# Corsair Hydro H100i GTX zur Not auch mit Kabelbinder?



## takesnow (13. Februar 2016)

Heyho! 

hab dann heute mal meine bekommen... Dann ist mir aufgefallen,dass zwar Löcher in meinem Gehäuse dafür sind... Es aber die gewindeschrauben in der Form nicht gibt 

Raidmax Cobra Z wäre das Gehäuse! 

Wollte mit dem Einbau eig warten bis das Spec Alpha Gehäuse von Corsair auf den Markt kommt, damit ich dort komplett neu verbauen kann... 

Da sich nun aber meine Luftkühlung verabschiedet hat & ich keine Möglichkeit habe, schnell nen neuen aufzutreiben für meinen 4790k mit 5,14Ghz...hab ich ein Problem...

Ist es denn zur Überbrückung möglich,die WaKü mit Kabelbindern festzumachen bis ich Ersatz habe? Klingt doof,iss aber so 

Ernstgemeinte Meinungen sind ausdrücklich erwünscht!
Not macht eben doch erfinderisch 


Liebste Grüße!


----------



## FabianHD (13. Februar 2016)

Die Gewinde sind doch im Radiator. Denke mal Corsair hat passende Schrauben mitgeliefert. Da kannst du einfach den Radiator an die richtige Stelle halten und am Gehäuse festschrauben (Schrauben durch die Bohrungen im Gehäuse in den Radiator.


----------



## Ryle (13. Februar 2016)

Ich glaube bei dem Case ist der Abstand von Deckel zum Mainboard Tray zu gering und deswegen muss er ihn mit Offset befestigen wodurch dann eventuell die Lochungen nicht mehr passen. Prinzipiell kannst du den Radiator da reinklemmen wie du willst. 4790k mit 5,14Ghz klingt übrigens nicht sehr realistisch


----------



## Combi (13. Februar 2016)

== == ==

● **Aufgabenstellung**:
Übertrage diesen Satz aus dem Forenthread ins Englische: „Prinzipiell kannst du den Radiator da reinklemmen wie du willst.“

(Datensatzeinträge)
== == ==

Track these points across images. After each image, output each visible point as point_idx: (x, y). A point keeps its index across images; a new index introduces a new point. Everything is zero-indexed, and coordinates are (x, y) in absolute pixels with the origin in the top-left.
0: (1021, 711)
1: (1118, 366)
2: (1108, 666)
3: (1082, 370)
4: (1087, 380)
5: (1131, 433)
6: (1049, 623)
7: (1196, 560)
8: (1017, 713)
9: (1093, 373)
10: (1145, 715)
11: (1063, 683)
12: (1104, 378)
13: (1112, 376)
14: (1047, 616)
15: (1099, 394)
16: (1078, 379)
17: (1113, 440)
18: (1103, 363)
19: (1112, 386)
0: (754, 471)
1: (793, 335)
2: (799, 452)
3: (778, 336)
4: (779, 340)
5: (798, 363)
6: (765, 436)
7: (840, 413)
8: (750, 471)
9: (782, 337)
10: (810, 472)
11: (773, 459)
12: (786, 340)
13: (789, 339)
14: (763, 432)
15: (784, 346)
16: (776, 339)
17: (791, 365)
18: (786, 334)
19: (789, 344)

== == ==

● **Antwortfeld**:
In principle, you can clamp the radiator in there however you like.